In relations with business counterparties, it is necessary to:
- collect evidence of contract execution on your part in accordance with the requirements of the concluded contract;
- maintain appropriate accounting and tax records in accordance with the requirements of current accounting and tax legislation;
- confirm your expenses incurred in the course of economic activity with appropriate and sufficient evidence;
- collect evidence that will confirm your lack of knowledge about your counterparty’s illegal actions;
- submit relevant evidence to the case file.
The above legal position is also set out in the Supreme Court’s decisions of the of 08 July 2025 in case No. 200/2320/22, of 02 July 2025 in case No. 380/5471/24, of 30 June 2025 in case No. 280/886/23.
Case Study
Disputes over the actions of counterparties are the most common. Ilyashev & Partners Law Firm regularly defends clients in appealing tax assessment notices in such cases.
Thus, Ilyashev & Partners Law Firm successfully represented a Ukrainian manufacturer of energy-efficient equipment in a dispute with the State Tax Service of Ukraine. The firm secured the invalidation and cancellation of tax assessment notices totaling over UAH 8.3 million.
Based on the results of a tax audit, the manufacturer of energy-efficient equipment was accused, inter alia, of the fact that the said counterparties did not have enough personnel to carry out the relevant financial and business transactions, not confirming the facts of the purchase of goods by the counterparties that were subsequently sold by the company, lack of production equipment, warehouse and office premises, equipment necessary for carrying out financial and business activities, etc.
Ilyashev & Partners Law Firm was involved in the case at the stage of cassation appeal in the Supreme Court and succeeded in proving that the tax authority’s conclusions were unfounded and refuted by the primary accounting documents, which fully confirm the lawfulness of the company’s tax benefits formation for the period audited.

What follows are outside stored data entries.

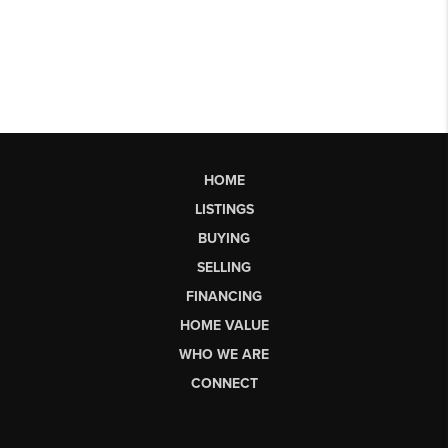
HOME
LISTINGS
BUYING
SELLING
FINANCING
HOME VALUE
WHO WE ARE
CONNECT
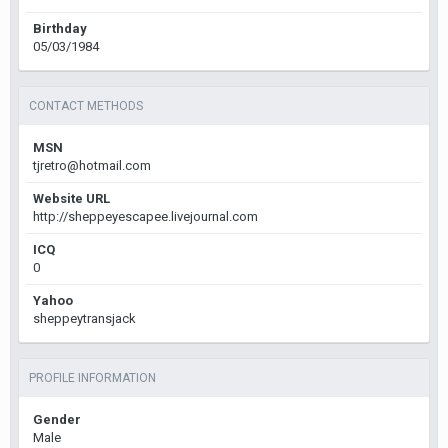
Birthday
05/03/1984
CONTACT METHODS
MSN
tjretro@hotmail.com
Website URL
http://sheppeyescapee.livejournal.com
ICQ
0
Yahoo
sheppeytransjack
PROFILE INFORMATION
Gender
Male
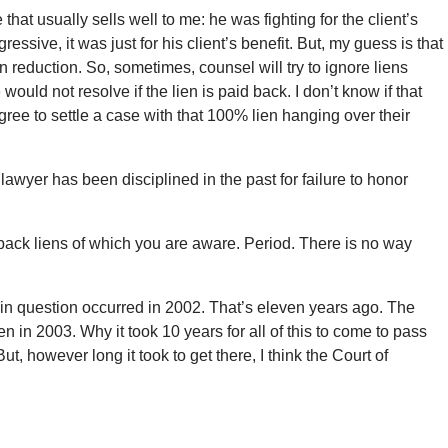
that usually sells well to me: he was fighting for the client’s
ssive, it was just for his client’s benefit. But, my guess is that
en reduction. So, sometimes, counsel will try to ignore liens
would not resolve if the lien is paid back. I don’t know if that
agree to settle a case with that 100% lien hanging over their
s lawyer has been disciplined in the past for failure to honor
ack liens of which you are aware. Period. There is no way
t in question occurred in 2002. That’s eleven years ago. The
n in 2003. Why it took 10 years for all of this to come to pass
t, however long it took to get there, I think the Court of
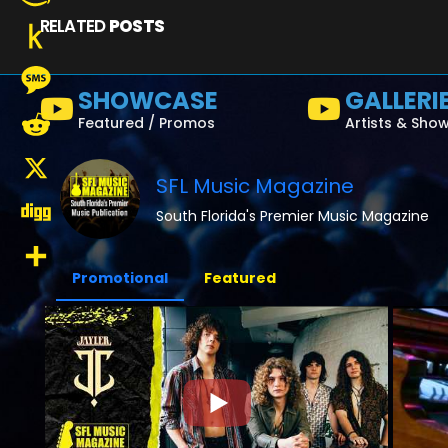
RELATED
POSTS
Amazon
Wish
Push
SHOWCASE
GALLERI
List
to
Message
Featured / Promos
Artists & Sho
Kindle
Reddit
SFL Music Magazine
X
South Florida's Premier Music Magazine
Digg
Promotional
Featured
Share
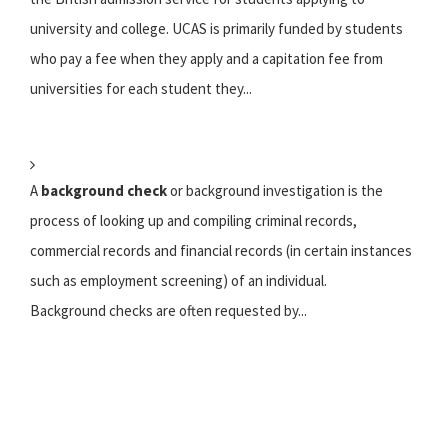
university and college. UCAS is primarily funded by students
who pay a fee when they apply and a capitation fee from
universities for each student they...
A
background check
or background investigation is the
process of looking up and compiling criminal records,
commercial records and financial records (in certain instances
such as employment screening) of an individual.
Background checks are often requested by...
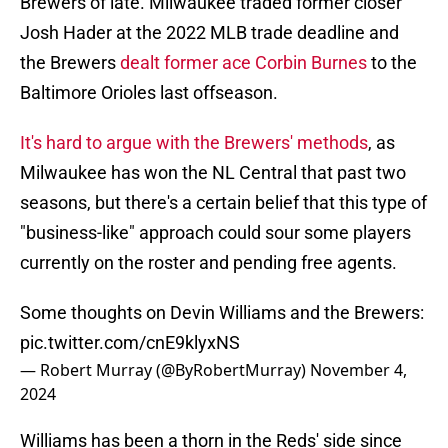
Brewers of late. Milwaukee traded former closer
Josh Hader at the 2022 MLB trade deadline and
the Brewers
dealt former ace Corbin Burnes
to the
Baltimore Orioles last offseason.
It's hard to argue with the Brewers' methods
, as
Milwaukee has won the NL Central that past two
seasons, but there's a certain belief that this type of
"business-like" approach could sour some players
currently on the roster and pending free agents.
Some thoughts on Devin Williams and the Brewers:
pic.twitter.com/cnE9klyxNS
— Robert Murray (@ByRobertMurray)
November 4,
2024
Williams has been a thorn in the Reds' side since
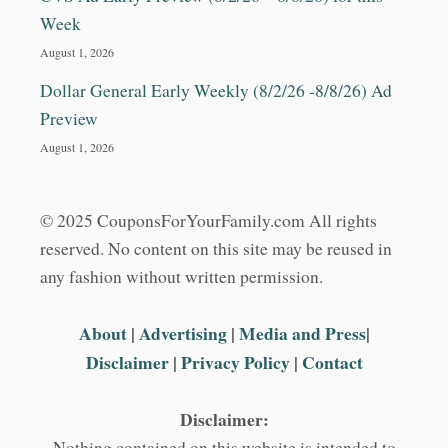
Week
August 1, 2026
Dollar General Early Weekly (8/2/26 -8/8/26) Ad
Preview
August 1, 2026
© 2025 CouponsForYourFamily.com All rights
reserved. No content on this site may be reused in
any fashion without written permission.
About
|
Advertising
|
Media and Press
|
Disclaimer
|
Privacy Policy
|
Contact
Disclaimer:
Nothing contained on this website is intended to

Ilyashev & Partners’ attorneys provided irrefutable evidence of the company’s legitimate business transactions with its counterparties. They also provided evidence of the absence of abuses on the part of the Ukrainian manufacturer related to the payment of value-added tax accrued throughout the supply chain. Thanks to the work carried out during the new consideration of the case in the court of first instance, the court cancelled the tax assessment notices.

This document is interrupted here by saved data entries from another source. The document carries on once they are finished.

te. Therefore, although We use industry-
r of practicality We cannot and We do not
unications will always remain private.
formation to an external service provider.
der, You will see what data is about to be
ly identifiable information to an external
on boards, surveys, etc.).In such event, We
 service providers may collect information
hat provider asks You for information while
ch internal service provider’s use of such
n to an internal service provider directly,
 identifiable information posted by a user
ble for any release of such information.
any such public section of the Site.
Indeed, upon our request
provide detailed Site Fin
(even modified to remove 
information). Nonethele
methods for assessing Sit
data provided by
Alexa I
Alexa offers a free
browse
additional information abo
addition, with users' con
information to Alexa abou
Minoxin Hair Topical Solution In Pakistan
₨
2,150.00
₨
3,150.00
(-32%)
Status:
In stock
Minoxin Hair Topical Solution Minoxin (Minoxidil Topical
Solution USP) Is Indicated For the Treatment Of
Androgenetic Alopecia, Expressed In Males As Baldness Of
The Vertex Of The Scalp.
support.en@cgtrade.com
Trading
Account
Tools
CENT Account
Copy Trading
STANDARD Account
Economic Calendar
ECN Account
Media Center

Conclusions and Advice for Taxpayers in Disputes with the Tax Authorities
Courts continue to side with taxpayers in tax disputes, and the Supreme Court is working to generalise judicial practice and develop uniform approaches to the application of substantive law.
At the same time, despite the provisions of current legislation, the initiative to form the evidence base mostly comes from the taxpayer.
Advice for businesses in disputes with the tax authorities
- Do not ignore the advice of a tax lawyer/attorney.
- Keep accurate and clear tax and accounting records.
- Comply with the terms of the contract, collect and store evidence of compliance with the terms of the contract.
- Conduct an audit, including a legal audit, of your counterparty to determine whether it has any problems with law enforcement (tax) authorities.
Practice shows that the most important thing is to choose a defence strategy in a timely manner, prepare evidence and have a reliable legal advisor who knows how to work with the tax authorities.